The ranch was operated as a husband-wife partnership and filed partnership returns. The returns for more than 15 years showed losses that were offset against their other income for major tax savings.
IRS audited and determined the ranch operations didn’t have a profit intent, so the losses were disallowed. The Tax Court reviewed the operations for years 2010-2014 and found the Robisons did have a profit intent as business owners. They had a full-time ranch manager and a ranch hand.
IRS claimed if the losses were allowed, the losses were passive (as an investor) and could only be used to offset passive income or be a deduction when the ranch was sold.
The judge found the Robisons failed to establish material participation that satisfied any one of the seven tests provided in the IRS regulations.
One of the tests was, “The individual participates in the activity for more than 500 hours during such year …” The judge found the time records presented to the court were prepared after the IRS audit and contained many hours that were in the nature of being an investor, not an operator. The taxpayers failed to show what they did each day and how much time was spent on matters directly relating to the ranch operations.
The other test that was relevant was, “Based on all of the facts and circumstances … the individual participates in the activity on a regular, continuous, and substantial basis during such year …” The judge found the taxpayers didn’t show they met that test. Much of their time was spent more as an investor than a business operator.
All isn’t lost for the Robisons. If they sell the ranch for the listed $10 million, they will recoup their initial purchase of $2 million and much of the accumulated losses. They just don’t get the deduction for passive losses in years 2010 until they sell the ranch. So, they paid additional taxes for the years under audit since the partnership losses were passive instead of active business losses.
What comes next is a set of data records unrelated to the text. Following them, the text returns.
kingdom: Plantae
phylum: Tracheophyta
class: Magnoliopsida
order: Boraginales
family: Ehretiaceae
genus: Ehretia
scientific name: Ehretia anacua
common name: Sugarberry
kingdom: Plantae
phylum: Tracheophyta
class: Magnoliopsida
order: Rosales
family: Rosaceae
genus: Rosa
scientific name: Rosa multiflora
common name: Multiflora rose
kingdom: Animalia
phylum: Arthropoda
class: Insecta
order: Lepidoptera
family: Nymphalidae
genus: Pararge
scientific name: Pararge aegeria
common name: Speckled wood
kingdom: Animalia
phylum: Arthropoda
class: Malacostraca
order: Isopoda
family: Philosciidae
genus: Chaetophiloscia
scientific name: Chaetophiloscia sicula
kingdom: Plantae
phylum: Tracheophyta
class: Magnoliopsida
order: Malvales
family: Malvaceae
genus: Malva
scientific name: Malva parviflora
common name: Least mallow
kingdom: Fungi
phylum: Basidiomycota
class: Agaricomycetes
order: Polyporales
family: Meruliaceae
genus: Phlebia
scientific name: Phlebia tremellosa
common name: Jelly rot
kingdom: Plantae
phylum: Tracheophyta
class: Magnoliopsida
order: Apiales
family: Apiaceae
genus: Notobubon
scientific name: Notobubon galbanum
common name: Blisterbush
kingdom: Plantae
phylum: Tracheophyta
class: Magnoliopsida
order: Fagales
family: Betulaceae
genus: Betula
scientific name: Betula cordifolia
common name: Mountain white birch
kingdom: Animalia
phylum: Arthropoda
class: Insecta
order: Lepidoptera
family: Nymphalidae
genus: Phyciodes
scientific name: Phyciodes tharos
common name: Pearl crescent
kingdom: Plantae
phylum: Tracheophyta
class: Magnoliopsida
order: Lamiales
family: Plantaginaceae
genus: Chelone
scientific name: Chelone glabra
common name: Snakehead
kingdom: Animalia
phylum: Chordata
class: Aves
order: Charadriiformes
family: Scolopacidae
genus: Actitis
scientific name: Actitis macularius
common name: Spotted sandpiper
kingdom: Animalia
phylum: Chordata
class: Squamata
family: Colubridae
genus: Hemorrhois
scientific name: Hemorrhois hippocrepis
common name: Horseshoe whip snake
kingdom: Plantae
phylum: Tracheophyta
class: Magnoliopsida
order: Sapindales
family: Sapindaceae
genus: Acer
If they had kept daily time records as the days went by and those records showed how they were involved in the business operations, maybe the judge would have found the losses were not passive.
Did you hear? “I’m a fallible human being — but if I were to react to that knowledge with fear and defensiveness, then how would I move forward?” by Jay Woodman.
John Bullis is a certified public accountant, personal financial specialist and certified senior adviser who has served Carson City for 45 years. He is founder emeritus of Bullis and Company CPAs.